▸ PROVIDED DATA
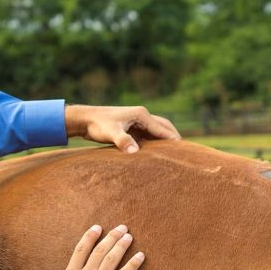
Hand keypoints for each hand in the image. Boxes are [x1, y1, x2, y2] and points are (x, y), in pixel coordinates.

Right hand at [27, 225, 144, 269]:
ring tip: (129, 236)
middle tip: (121, 228)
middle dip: (111, 237)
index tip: (97, 228)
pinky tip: (141, 256)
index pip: (81, 250)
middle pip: (100, 251)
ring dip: (122, 246)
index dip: (90, 237)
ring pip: (112, 259)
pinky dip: (133, 266)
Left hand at [65, 105, 180, 153]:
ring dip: (164, 140)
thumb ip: (123, 141)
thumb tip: (135, 152)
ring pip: (156, 131)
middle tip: (185, 153)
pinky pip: (147, 136)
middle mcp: (141, 116)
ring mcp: (136, 121)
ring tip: (175, 154)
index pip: (163, 129)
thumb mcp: (110, 133)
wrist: (85, 119)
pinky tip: (157, 154)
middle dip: (174, 138)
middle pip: (164, 127)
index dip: (173, 140)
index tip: (184, 151)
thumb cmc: (97, 125)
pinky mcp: (131, 128)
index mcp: (141, 115)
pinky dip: (154, 143)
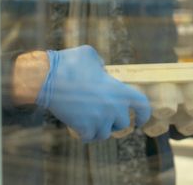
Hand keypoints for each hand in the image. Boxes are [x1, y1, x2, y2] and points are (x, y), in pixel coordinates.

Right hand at [35, 45, 151, 142]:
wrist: (47, 78)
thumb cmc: (68, 63)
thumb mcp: (91, 55)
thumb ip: (101, 64)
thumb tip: (102, 70)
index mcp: (119, 90)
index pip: (142, 105)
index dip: (145, 114)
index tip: (142, 120)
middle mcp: (113, 107)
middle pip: (123, 124)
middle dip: (114, 121)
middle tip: (102, 114)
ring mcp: (100, 119)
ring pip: (105, 133)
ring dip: (98, 129)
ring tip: (88, 119)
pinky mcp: (84, 128)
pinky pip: (89, 137)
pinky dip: (84, 134)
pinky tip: (78, 126)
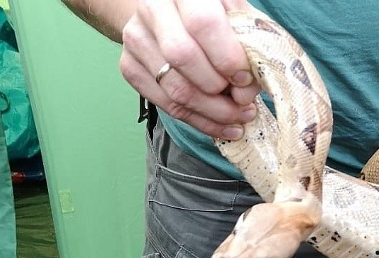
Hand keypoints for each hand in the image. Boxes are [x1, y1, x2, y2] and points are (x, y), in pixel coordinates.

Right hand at [119, 0, 261, 139]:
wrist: (174, 15)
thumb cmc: (216, 17)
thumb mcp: (237, 17)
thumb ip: (249, 45)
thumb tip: (247, 89)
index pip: (202, 23)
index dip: (227, 57)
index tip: (245, 78)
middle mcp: (152, 9)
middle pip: (183, 57)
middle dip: (219, 89)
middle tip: (244, 102)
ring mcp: (136, 38)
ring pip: (174, 88)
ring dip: (212, 112)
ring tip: (238, 118)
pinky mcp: (129, 67)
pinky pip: (166, 105)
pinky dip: (199, 121)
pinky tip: (222, 124)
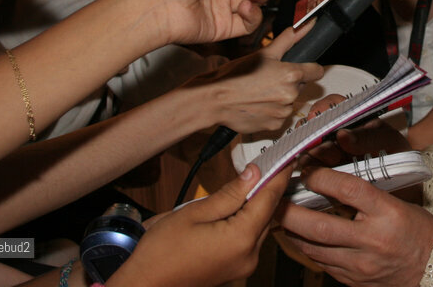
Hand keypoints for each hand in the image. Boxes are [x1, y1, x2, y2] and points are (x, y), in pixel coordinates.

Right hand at [109, 163, 290, 286]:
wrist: (144, 286)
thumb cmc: (160, 253)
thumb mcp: (193, 213)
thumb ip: (229, 194)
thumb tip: (253, 174)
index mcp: (240, 239)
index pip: (269, 198)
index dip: (279, 174)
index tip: (287, 157)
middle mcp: (248, 255)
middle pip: (267, 213)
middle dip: (268, 187)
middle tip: (270, 162)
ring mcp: (243, 265)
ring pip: (259, 225)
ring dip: (257, 204)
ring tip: (251, 180)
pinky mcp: (236, 269)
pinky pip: (249, 238)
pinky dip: (247, 220)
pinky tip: (238, 206)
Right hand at [186, 25, 324, 133]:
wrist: (214, 100)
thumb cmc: (235, 76)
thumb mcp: (263, 53)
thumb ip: (289, 40)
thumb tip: (306, 26)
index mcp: (291, 74)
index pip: (316, 71)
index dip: (308, 68)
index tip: (300, 68)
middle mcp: (290, 95)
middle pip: (300, 86)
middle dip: (288, 82)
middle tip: (268, 79)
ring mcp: (283, 112)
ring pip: (289, 102)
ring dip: (279, 98)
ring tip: (260, 92)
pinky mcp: (274, 126)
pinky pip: (279, 117)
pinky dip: (271, 112)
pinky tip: (257, 105)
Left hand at [278, 166, 432, 286]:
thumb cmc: (417, 230)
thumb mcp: (397, 202)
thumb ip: (365, 193)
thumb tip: (328, 179)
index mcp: (387, 213)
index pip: (348, 189)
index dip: (321, 178)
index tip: (306, 171)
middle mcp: (372, 240)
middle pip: (321, 226)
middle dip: (291, 212)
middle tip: (276, 199)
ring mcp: (361, 264)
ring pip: (314, 249)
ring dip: (292, 232)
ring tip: (279, 217)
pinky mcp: (354, 280)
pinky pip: (322, 264)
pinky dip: (306, 249)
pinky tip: (298, 237)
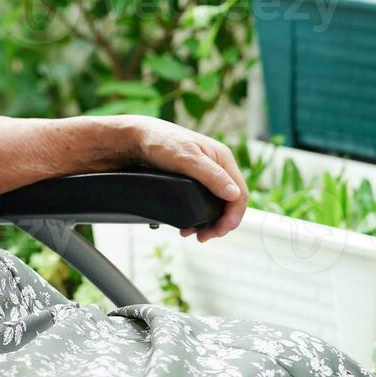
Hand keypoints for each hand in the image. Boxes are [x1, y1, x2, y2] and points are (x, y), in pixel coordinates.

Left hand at [120, 116, 248, 241]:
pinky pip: (201, 203)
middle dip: (220, 223)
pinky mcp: (191, 182)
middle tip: (204, 237)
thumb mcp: (187, 158)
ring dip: (208, 223)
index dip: (234, 215)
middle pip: (229, 202)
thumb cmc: (161, 141)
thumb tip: (234, 195)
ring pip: (215, 205)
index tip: (221, 230)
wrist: (135, 139)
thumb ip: (212, 176)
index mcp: (222, 158)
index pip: (240, 192)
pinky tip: (187, 225)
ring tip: (193, 234)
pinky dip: (198, 217)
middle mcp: (216, 167)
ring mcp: (204, 175)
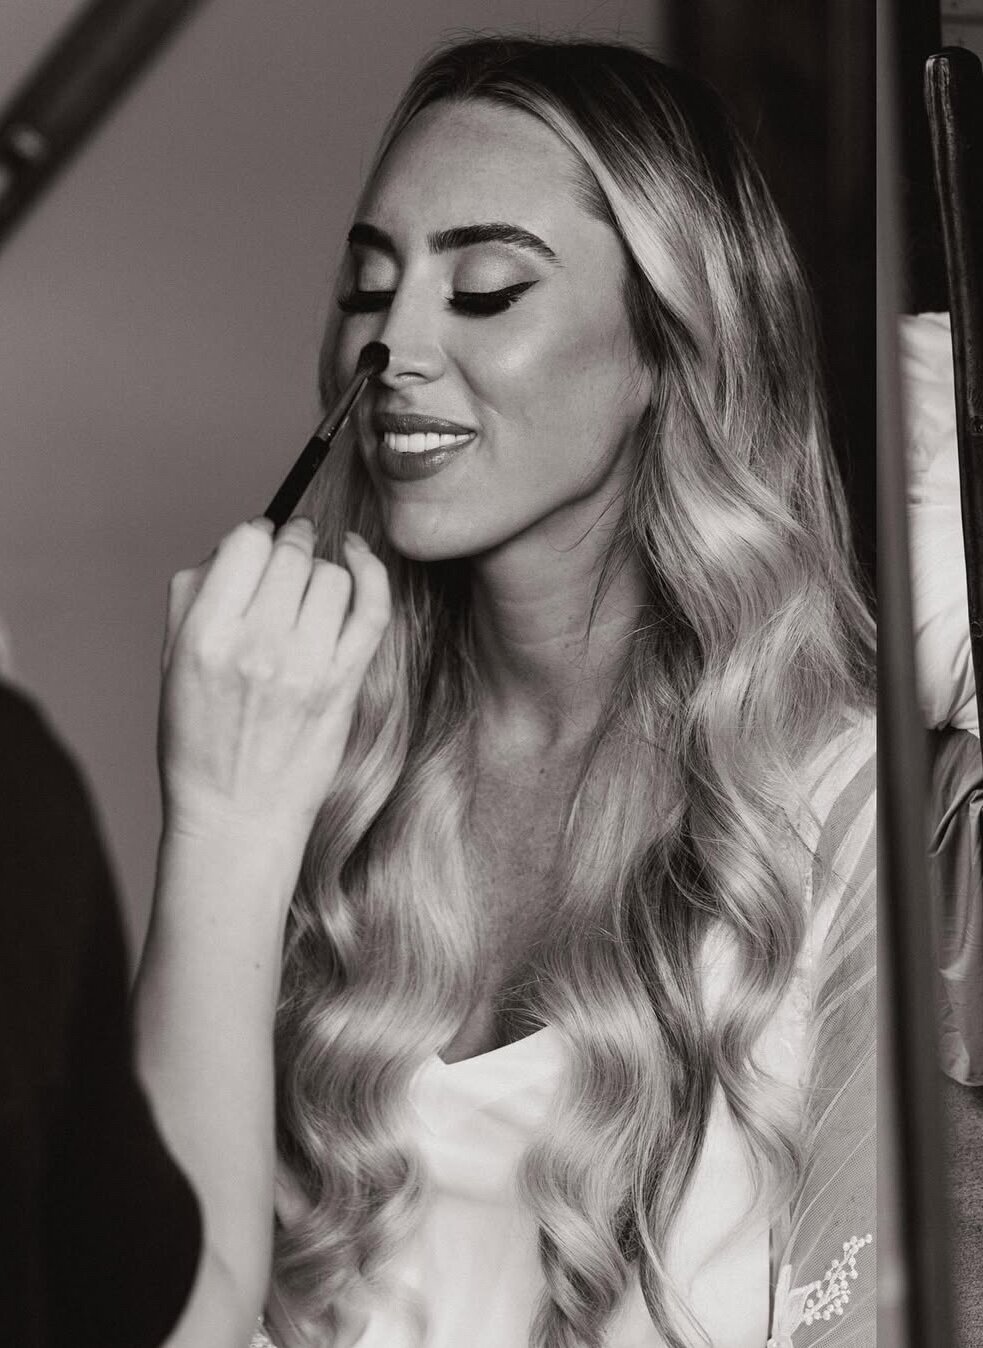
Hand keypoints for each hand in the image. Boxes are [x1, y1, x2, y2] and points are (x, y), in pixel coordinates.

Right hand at [159, 516, 389, 848]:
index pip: (245, 543)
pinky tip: (358, 557)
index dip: (255, 535)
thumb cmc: (199, 740)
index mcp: (205, 636)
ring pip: (332, 577)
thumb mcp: (172, 663)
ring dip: (322, 573)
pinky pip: (372, 607)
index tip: (260, 543)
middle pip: (291, 554)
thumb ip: (195, 594)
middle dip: (291, 546)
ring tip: (308, 594)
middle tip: (289, 555)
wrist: (236, 816)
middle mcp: (257, 647)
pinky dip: (372, 571)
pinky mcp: (344, 685)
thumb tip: (238, 543)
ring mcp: (306, 667)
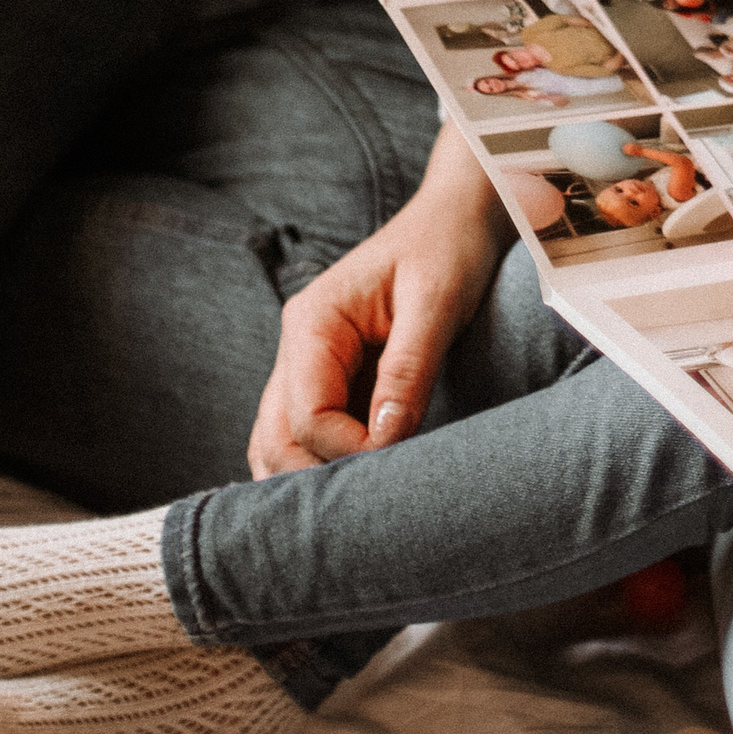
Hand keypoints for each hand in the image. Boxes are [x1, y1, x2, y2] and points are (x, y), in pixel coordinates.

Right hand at [248, 122, 512, 476]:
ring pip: (278, 444)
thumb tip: (383, 441)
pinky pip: (306, 436)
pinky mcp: (332, 380)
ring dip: (308, 481)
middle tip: (374, 509)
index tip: (399, 461)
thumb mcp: (436, 302)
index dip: (347, 452)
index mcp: (312, 324)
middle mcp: (298, 348)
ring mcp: (308, 366)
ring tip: (356, 514)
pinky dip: (319, 467)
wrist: (456, 219)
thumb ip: (407, 369)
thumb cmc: (448, 249)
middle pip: (277, 440)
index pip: (306, 416)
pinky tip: (353, 491)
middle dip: (316, 480)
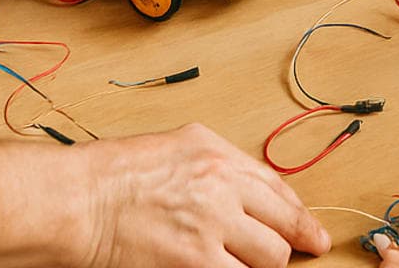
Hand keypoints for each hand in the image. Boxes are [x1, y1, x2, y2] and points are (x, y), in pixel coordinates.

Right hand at [75, 123, 330, 266]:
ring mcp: (210, 231)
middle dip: (283, 250)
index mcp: (222, 159)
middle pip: (280, 232)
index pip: (281, 193)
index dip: (302, 220)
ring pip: (265, 263)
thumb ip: (225, 165)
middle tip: (283, 259)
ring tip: (241, 266)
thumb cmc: (122, 171)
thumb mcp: (185, 144)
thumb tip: (257, 190)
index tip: (313, 238)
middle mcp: (223, 190)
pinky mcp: (192, 265)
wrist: (85, 199)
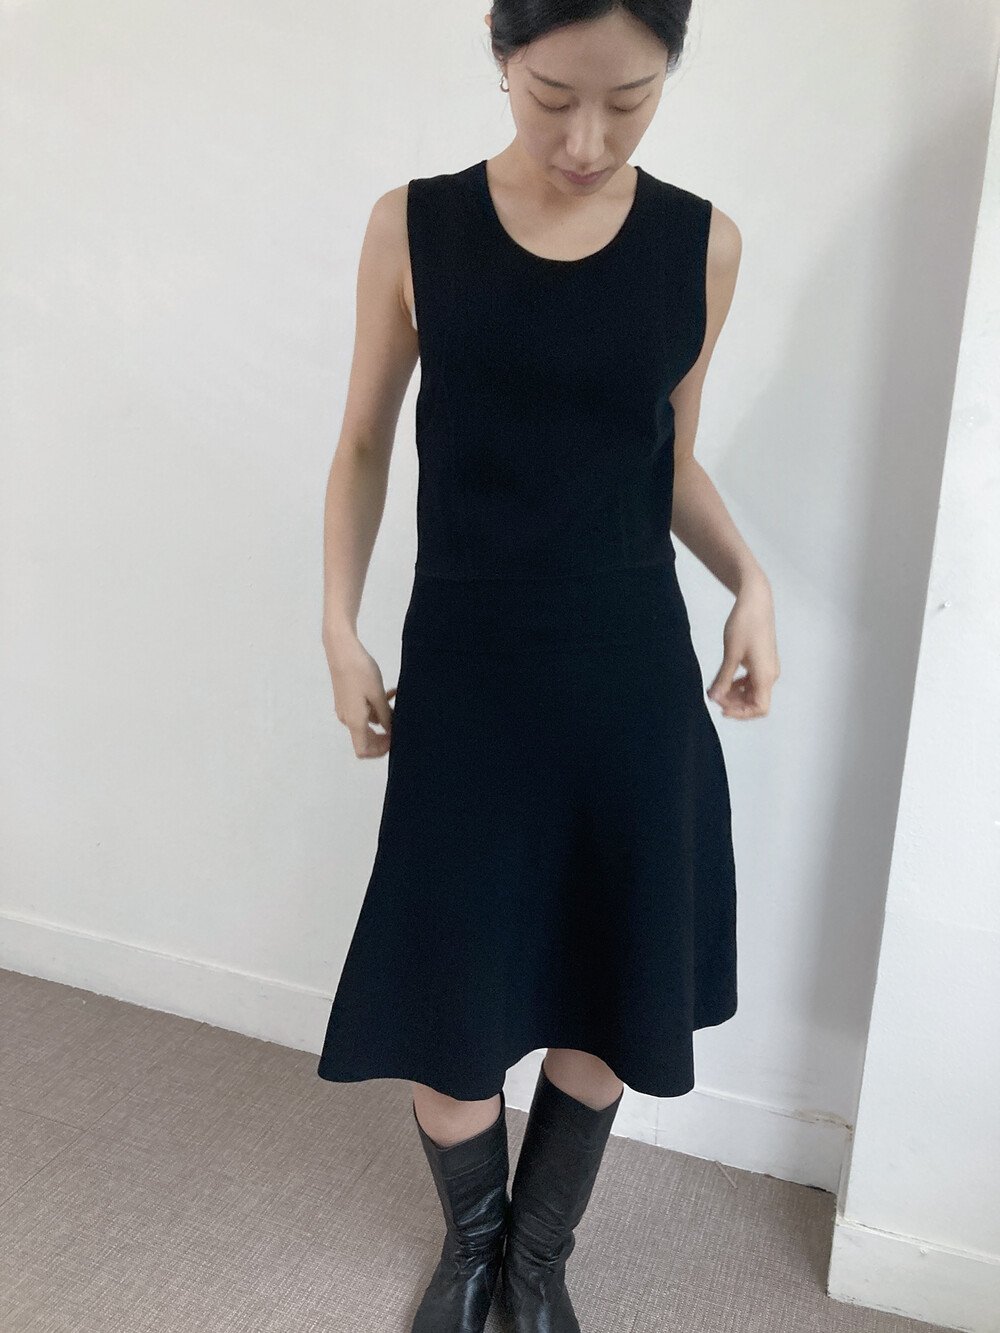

▸ PROBLEM TO WORK ON
Return all the material exactly, skipping pictures.

▸ WRITTEN SOLUTION
Hand keypoints for each hand in the image. Boxes are [x1, y1, x2, y2] and points are (x, y), in pixel coordinates.

Right hand at [27, 225, 144, 269]:
ring tip: (129, 236)
middle tip: (121, 228)
middle dip: (111, 237)
index tip: (97, 228)
pinky tip: (141, 256)
index pip: (81, 250)
middle pip: (100, 251)
ring dip: (122, 246)
index dip: (90, 237)
ring pip: (112, 259)
pinky dip: (133, 266)
Left hand at [65, 105, 180, 153]:
ring dip: (164, 140)
thumb ip: (123, 141)
thumb tip: (135, 152)
ring pip: (156, 131)
middle tip: (185, 153)
pinky pip: (147, 136)
middle mcp: (141, 116)
ring mcp: (136, 121)
ring tip: (175, 154)
index pip: (163, 129)
thumb mcp: (110, 133)
wrist: (85, 119)
pinky tip: (157, 154)
middle dip: (174, 138)
middle pip: (164, 127)
index dip: (173, 140)
index tip: (184, 151)
thumb cmc: (97, 125)
pinky mcp: (131, 128)
index mcp: (141, 115)
pinky dip: (154, 143)
Hand keypoints for each hand in the image. Boxes are [x1, y1, x2, y2] and points are (x, y), in pixel coordinates.

Right hand at [35, 45, 151, 142]:
wrist: (47, 78)
thumb cmc: (68, 63)
thumb mcp: (91, 55)
thumb ip: (101, 64)
thumb tip: (102, 70)
index mcp: (119, 90)
index pip: (142, 105)
index dip: (145, 114)
index tip: (142, 120)
middle mcp: (113, 107)
middle pip: (123, 124)
middle dip: (114, 121)
middle tip: (102, 114)
ring mcp: (100, 119)
ring pip: (105, 133)
ring dip: (98, 129)
ring tip: (88, 119)
pinky mcp: (84, 128)
pinky pip: (89, 137)
pinky dip: (84, 134)
pinky tip: (78, 126)
Hand keypoints for each hand in the image. Boxes are [x1, y1, x2, y2] and points are (x, y), in pixel coordinates.

Right hand at [119, 0, 261, 139]:
wrist: (174, 15)
thumb cmc: (216, 17)
thumb mcp: (237, 17)
thumb ip: (249, 45)
thumb tip: (247, 89)
index pip: (202, 23)
index dip: (227, 57)
index tip: (245, 78)
middle mcp: (152, 9)
middle pip: (183, 57)
middle dip: (219, 89)
middle tip: (244, 102)
ring mcp: (136, 38)
ring pip: (174, 88)
ring dip: (212, 112)
ring tip: (238, 118)
pinky mcp: (129, 67)
pinky pip: (166, 105)
pinky dip: (199, 121)
pinky tip: (222, 124)
Hand keypoints for each hand in the image. Boxes are [x1, y1, x2, y2] and points are (x, y), in pixel coordinates.

Right hand at [109, 163, 290, 286]:
wrist: (144, 286)
thumb cmc: (160, 253)
thumb mcp: (193, 213)
thumb ip: (229, 194)
thumb tip: (253, 174)
index mcp: (240, 239)
index pip: (269, 198)
index dip: (279, 174)
index tip: (287, 157)
middle mcp: (248, 255)
middle pip: (267, 213)
middle dip: (268, 187)
middle tip: (270, 162)
ring mcp: (243, 265)
ring pip: (259, 225)
ring dip: (257, 204)
ring tip: (251, 180)
pinky mcp: (236, 269)
pinky pip: (249, 238)
pinky dip: (247, 220)
pinky tip: (238, 206)
Right hand at [186, 25, 324, 133]:
wrist: (214, 100)
thumb cmc: (235, 76)
thumb mcp: (263, 53)
thumb ip: (289, 40)
thumb tip: (306, 26)
index mcp: (291, 74)
index pip: (316, 71)
index dip: (308, 68)
index tip: (300, 68)
middle mcp: (290, 95)
middle pip: (300, 86)
middle dip: (288, 82)
middle tip: (268, 79)
ring mcp: (283, 112)
ring pip: (289, 102)
ring dip: (279, 98)
ring tip: (260, 92)
pinky mcp: (274, 126)
pinky pip: (279, 117)
pinky dip: (271, 112)
pinky tip: (257, 105)
Left hand at [278, 166, 432, 286]:
thumb cmc: (417, 230)
thumb mcp: (397, 202)
thumb ip: (365, 193)
thumb tip: (328, 179)
index mcp: (387, 213)
index pip: (348, 189)
index dip: (321, 178)
index tip: (306, 171)
middle mcp: (372, 240)
middle pip: (321, 226)
middle dip: (291, 212)
middle tip: (276, 199)
ring mcp: (361, 264)
ring pip: (314, 249)
ring dip: (292, 232)
ring tip: (279, 217)
pinky mcp: (354, 280)
pinky pip: (322, 264)
pinky dip: (306, 249)
pinky tip: (298, 237)
Hand keypoints for each hand in the image. Boxes are [x1, y1, x2, y2] and points are (x, y), in pixel coordinates.

Left hand at [120, 116, 248, 241]:
pinky pip: (201, 203)
middle dip: (220, 223)
pinky mcp: (191, 182)
middle tip: (204, 237)
thumb mcp: (187, 158)
ring dip: (208, 223)
index dip: (234, 215)
middle pip: (229, 202)
thumb cmc: (161, 141)
thumb tip: (234, 195)
ring pip: (215, 205)
index tip: (221, 230)
wrist: (135, 139)
thumb ip: (212, 176)
index mcp: (222, 158)
index pip: (240, 192)
pinky tip: (187, 225)
ring tip: (193, 234)
pinky dip: (198, 217)
middle mcp: (216, 167)
ring mcp: (204, 175)
Hand keypoints for each hand in the image. Boxes are [x1, y1, x2, y2] and points are (x, y), in pixel coordinates.

Right hand at [159, 516, 389, 848]:
index pip: (245, 543)
pinky tip: (358, 557)
index dip: (255, 535)
thumb cmc: (199, 740)
index mcp: (205, 636)
ring pip: (332, 577)
thumb mcp: (172, 663)
ring dip: (322, 573)
pinky pip: (372, 607)
index tip: (260, 543)
middle pip: (291, 554)
thumb ip: (195, 594)
middle dip: (291, 546)
ring tip: (308, 594)
middle tip: (289, 555)
wrist: (236, 816)
middle mcp: (257, 647)
pinky dip: (372, 571)
pinky mcp: (344, 685)
thumb tip: (238, 543)
ring mcp: (306, 667)
Hand keypoints for each hand in the image. Boxes are [x1, y1, x2, y2] and points are (x, y), in pixel coordinates.

Right hand at [248, 122, 512, 476]:
ring pip: (278, 444)
thumb tip: (383, 441)
pinky pip: (306, 436)
pinky mcp: (332, 380)
ring dip: (308, 481)
middle tip: (374, 509)
index tip: (399, 461)
thumb mcp: (436, 302)
index dip: (347, 452)
index mcp: (312, 324)
middle mcp: (298, 348)
ring mcp: (308, 366)
ring tip: (356, 514)
pinky dip: (319, 467)
wrist: (456, 219)
thumb ip: (407, 369)
thumb cmc: (448, 249)
middle pip: (277, 440)
index pip: (306, 416)
pinky tip: (353, 491)
middle dip: (316, 480)
Hand keypoints for each hand in the image. Boxes are [x1, y1, x2, y2] and points are (x, y), in pixel coordinates.

Right hand at [75, 123, 330, 266]:
ring mcp: (210, 231)
middle dip: (283, 250)
index mcp: (222, 159)
middle pip: (280, 232)
index pip: (281, 193)
index dip: (302, 220)
ring pip: (265, 263)
thumb ip: (225, 165)
middle tip: (283, 259)
ring tip: (241, 266)
thumb cmc: (122, 171)
thumb mcp: (185, 144)
thumb tip: (257, 190)
index tip: (313, 238)
middle mcp: (223, 190)
pinky mcp: (192, 265)
wrist: (85, 199)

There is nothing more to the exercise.